December 3, 2020

Welcome, Vidalia Denim! Hundreds turn out for event

VIDALIA — More than 300 people turned out Tuesday to the Vidalia Conference & Convention Center to welcome Vidalia Denim Mills.

Mayors and aldermen of Natchez and Vidalia, economic development officials, community business representatives and residents looking for work were all a part of the crowd gathered to welcome the newest industry to the Miss-Lou.

Last month Vidalia Denim was announced as the industrial prospect known as Project Blue that Miss-Lou economic leaders had been courting for the past two years.

Vidalia Denim purchased the 900,000 square-foot former Fruit of the Loom facility from the Town of Vidalia. The company plans to transform the building into a cotton mill that will take raw cotton and turn it into denim fabric to be sold to blue jeans manufacturers.

The project expects to have a $9 million payroll and to employ 300 people.

At Tuesday’s event, Vidalia Mayor Buz Craft on behalf of the board of aldermen thanked town employees and citizens for their efforts in helping create the industrial opportunity and for being on hand Tuesday to help celebrate.

“I see clearly how we have arrived at this point,” Craft said. “This was not an individual effort but a team effort.”

He went on to liken the industrial recruitment process to an athletic team playing a game with many players and coaches, spectators and referees working together to make the game happen and Craft said he believes the same is true in the game of life.

“All are equally important because we all receive or give something to the game,” he said. “We can set an example here today to show that we need to embrace each other, win or lose, to progress. Not to fight but to work for the common good of our town, our states. . . . We’re in the presence of many, many influential and powerful people today that I feel believe this same way. To each of our guests, we thank you for your service and your work. Thank you for believing in Vidalia.”

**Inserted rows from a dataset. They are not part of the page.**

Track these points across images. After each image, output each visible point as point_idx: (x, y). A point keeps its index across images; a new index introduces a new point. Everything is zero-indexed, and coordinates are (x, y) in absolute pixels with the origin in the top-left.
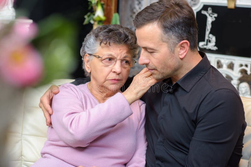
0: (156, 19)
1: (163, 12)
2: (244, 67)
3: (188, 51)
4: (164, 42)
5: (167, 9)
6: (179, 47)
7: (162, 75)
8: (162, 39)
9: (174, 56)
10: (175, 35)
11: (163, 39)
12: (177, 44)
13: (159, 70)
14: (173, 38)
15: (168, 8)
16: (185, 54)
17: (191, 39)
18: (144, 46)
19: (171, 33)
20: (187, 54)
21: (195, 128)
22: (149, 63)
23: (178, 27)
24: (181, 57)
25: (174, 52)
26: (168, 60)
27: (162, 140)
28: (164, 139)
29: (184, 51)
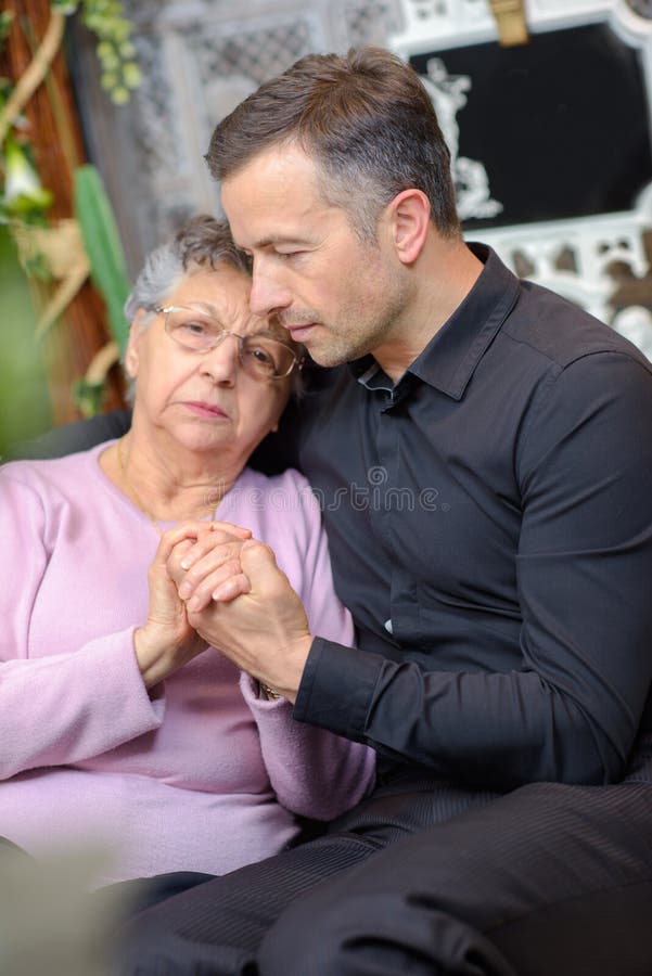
0: (289, 126)
1: (311, 99)
2: (616, 254)
3: (427, 233)
4: (332, 205)
5: (325, 85)
6: (392, 219)
7: (345, 344)
8: (326, 197)
9: (379, 258)
10: (370, 175)
11: (328, 193)
12: (384, 207)
13: (331, 322)
14: (364, 185)
15: (327, 81)
16: (419, 242)
17: (430, 185)
18: (261, 236)
19: (353, 168)
20: (425, 242)
21: (519, 519)
22: (289, 305)
23: (377, 143)
24: (407, 256)
25: (377, 241)
26: (361, 275)
27: (405, 591)
28: (413, 587)
29: (414, 232)
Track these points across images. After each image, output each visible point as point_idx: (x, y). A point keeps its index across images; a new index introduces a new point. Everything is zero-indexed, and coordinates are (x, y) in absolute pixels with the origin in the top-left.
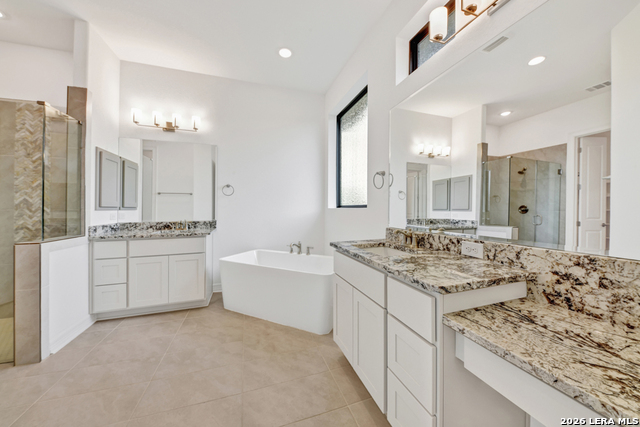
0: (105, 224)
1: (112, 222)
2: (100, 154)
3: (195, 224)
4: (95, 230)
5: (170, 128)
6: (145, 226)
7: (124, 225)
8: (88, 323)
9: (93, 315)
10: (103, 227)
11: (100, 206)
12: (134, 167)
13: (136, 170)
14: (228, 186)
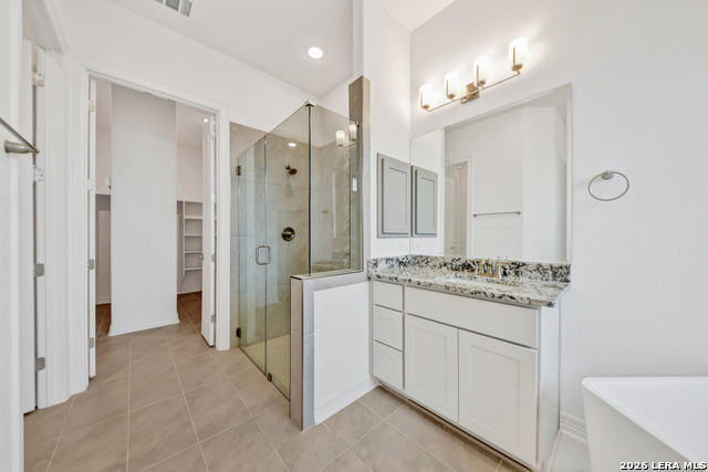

On the podium with Craft were Anne Hazlett, assistant to the secretary for rural development at the United States Department of Agriculture; Dr. Carrie Castille Louisiana state director of the USDA’s rural development; Louisiana Congressman Ralph Abraham; Louisiana Agriculture and Forestry Commissioner Mike Strain; Michael Ricks; U.S. Sen. Dr. Bill Cassidy, R-La., Dan Feibus, CEO of Vidalia Denim Mills; Jack Stephens, chairman of the board of Natchez Inc.; Louisiana State Rep., Andy Anders, D-Vidalia; and Roian Atwood, director of sustainability for Wrangler jeans.

Feibus thanked everyone for their efforts in bringing the Vidalia Denim project to Vidalia.
“This is a really interesting project,” Feibus said. “We’re really pleased to be here in this community.”

After thanking many people and nanciers involved in the project, Feibus introduced Atwood, who was decked out in Wrangler blue jeans and a red, white and blue Wrangler shirt.

“What’s really important, and one of the reasons we are here, is to celebrate this moment in time,” Atwood said. “This is a really important landmark in textile history in the United States and it is not often you can say we have a new American denim mill coming online. That’s quite rare.”

Atwood said the United States experienced a mass exodus of the textile industry from 1970 to 1994, losing 350 mills throughout the Southeast. “It’s a bright sunny day for the entire industry,” Atwood said of Tuesday’s announcement.

Abraham said he grew up in Lake Providence, Louisiana, and spent time as an adult working as a veterinarian and physician in the Mississippi Delta.

“When Vidalia Denim and Syrah Technology come to these cities, what they are going to find, and what they already know, is a community that wraps their arms around them but more importantly, they are going to find workers who show up on time and do the job and do it again day after day after day. These are Americans we are proud of.”

Hazlette said she has deep respect for Louisiana and a commitment to building rural prosperity.

“We celebrate the incredible opportunity that we have for the Vidalia community,” Hazlette said, “Louisiana and Mississippi agriculture and the many families that will benefit from the wages that will be created by this business asset.”

The speeches and thank you’s lasted approximately 45 minutes and then people retreated to a side room to mingle and enjoy refreshments. Vidalia Denim has said phase one is working on the facility, and they hope to start hiring within the next nine months.

Lee Staggs, who works for the Vidalia Street Department, said he turned out for Tuesday’s event to support the project.

“We need jobs here,” Staggs said and noted that people had been showing up at the convention center earlier in the day hoping to be able to apply for a job. “A lot of people thought this was a job fair. I think it is a good, done deal. Let’s make some denim.”